Publikationen

Autor	Kumari, Kavita; Pegoraro, Alessandro; Fereidooni, Hossein; Sadeghi, Ahmad-Reza
Datum	2024
Art	Conference Proceedings
Abstrakt	Explanation methods analyze the features in backdoored input data that contribute to model misclassification. However, current methods like path techniques struggle to detect backdoor patterns in adversarial situations. They fail to grasp the hidden associations of backdoor features with other input features, leading to misclassification. Additionally, they suffer from irrelevant data attribution, imprecise feature connections, baseline dependence, and vulnerability to the "saturation effect". To address these limitations, we propose Xplain. Our method aims to uncover hidden backdoor trigger patterns and the subtle relationships between backdoor features and other input objects, which are the main causes of model misclassification. Our algorithm improves existing path techniques by integrating an additional baseline into the Integrated Gradients (IG) formulation. This ensures that features selected in the baseline persist along the integration path, guaranteeing baseline independence. Additionally, we introduce quantitative noise to interpolate samples along the integration path, which reduces feature dependency and captures non-linear interactions. This approach effectively identifies the relevant features that significantly influence model predictions. Furthermore, Xplain proposes sensitivity analysis to enhance AI system resilience against backdoor attacks. This uncovers clear connections between the backdoor and other input data features, thus shedding light on relevant interactions.
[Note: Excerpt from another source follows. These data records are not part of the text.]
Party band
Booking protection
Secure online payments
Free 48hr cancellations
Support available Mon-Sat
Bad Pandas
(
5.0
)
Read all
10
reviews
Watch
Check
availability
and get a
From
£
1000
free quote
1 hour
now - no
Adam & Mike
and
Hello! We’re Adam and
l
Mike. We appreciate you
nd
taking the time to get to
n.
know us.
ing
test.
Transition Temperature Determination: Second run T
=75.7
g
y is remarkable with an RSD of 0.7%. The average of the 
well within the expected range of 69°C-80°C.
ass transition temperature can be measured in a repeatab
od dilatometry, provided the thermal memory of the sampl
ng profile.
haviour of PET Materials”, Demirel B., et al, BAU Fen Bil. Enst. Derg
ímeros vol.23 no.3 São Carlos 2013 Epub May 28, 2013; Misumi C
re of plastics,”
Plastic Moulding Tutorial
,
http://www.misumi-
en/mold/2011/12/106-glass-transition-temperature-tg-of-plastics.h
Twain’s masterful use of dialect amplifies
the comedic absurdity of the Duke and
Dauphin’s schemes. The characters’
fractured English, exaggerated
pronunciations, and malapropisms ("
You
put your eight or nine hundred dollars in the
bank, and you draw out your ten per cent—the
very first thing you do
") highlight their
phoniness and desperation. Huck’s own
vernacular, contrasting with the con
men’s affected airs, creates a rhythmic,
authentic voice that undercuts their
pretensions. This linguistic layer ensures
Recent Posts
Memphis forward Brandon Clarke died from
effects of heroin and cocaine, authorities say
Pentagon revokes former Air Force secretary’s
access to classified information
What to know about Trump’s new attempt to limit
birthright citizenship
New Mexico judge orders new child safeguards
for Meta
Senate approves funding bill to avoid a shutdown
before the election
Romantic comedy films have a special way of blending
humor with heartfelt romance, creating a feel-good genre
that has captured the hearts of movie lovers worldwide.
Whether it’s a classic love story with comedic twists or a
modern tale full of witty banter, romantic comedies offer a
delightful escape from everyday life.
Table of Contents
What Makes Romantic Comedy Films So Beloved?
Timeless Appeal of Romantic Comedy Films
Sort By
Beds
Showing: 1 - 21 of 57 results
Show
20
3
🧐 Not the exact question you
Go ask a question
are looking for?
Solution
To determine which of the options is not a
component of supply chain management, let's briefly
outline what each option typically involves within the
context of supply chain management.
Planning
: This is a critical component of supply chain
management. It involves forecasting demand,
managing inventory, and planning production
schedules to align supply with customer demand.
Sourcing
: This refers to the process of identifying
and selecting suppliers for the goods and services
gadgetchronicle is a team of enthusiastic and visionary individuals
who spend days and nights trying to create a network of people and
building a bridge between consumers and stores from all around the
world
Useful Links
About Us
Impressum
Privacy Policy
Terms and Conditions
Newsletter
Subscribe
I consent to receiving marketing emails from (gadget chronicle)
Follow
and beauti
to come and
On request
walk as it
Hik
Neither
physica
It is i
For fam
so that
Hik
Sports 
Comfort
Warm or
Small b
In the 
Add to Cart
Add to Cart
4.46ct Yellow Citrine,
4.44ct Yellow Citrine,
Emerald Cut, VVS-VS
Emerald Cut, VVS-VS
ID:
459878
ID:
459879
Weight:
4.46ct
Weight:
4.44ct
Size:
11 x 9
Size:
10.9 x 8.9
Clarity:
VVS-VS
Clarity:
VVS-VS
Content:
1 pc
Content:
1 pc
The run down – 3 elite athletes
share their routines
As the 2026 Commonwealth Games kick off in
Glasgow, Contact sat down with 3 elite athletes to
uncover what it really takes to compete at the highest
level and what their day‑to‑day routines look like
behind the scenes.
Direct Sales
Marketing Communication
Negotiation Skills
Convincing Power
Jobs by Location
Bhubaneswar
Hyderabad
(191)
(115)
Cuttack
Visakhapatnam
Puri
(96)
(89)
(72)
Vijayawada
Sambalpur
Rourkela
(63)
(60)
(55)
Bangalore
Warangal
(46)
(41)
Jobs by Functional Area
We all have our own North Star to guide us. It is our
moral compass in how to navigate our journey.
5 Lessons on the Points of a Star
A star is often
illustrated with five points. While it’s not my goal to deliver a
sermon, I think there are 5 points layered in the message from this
We thoroughly test the effectiveness of Xplain on the Imagenet and the multimodal domain of the Visual Question Answering dataset, showing its superiority over current path methods such as Integrated Gradient (IG), left-IG, Guided IG, and Adversarial Gradient Integration (AGI) techniques
Konferenz	33rd USENIX Security Symposium
ISBN	978-1-939133-44-1
In	Proceedings of the 33rd USENIX Security Symposium, p.2937-2953
Publisher	USENIX Association
Url	https://tubiblio.ulb.tu-darmstadt.de/id/eprint/152715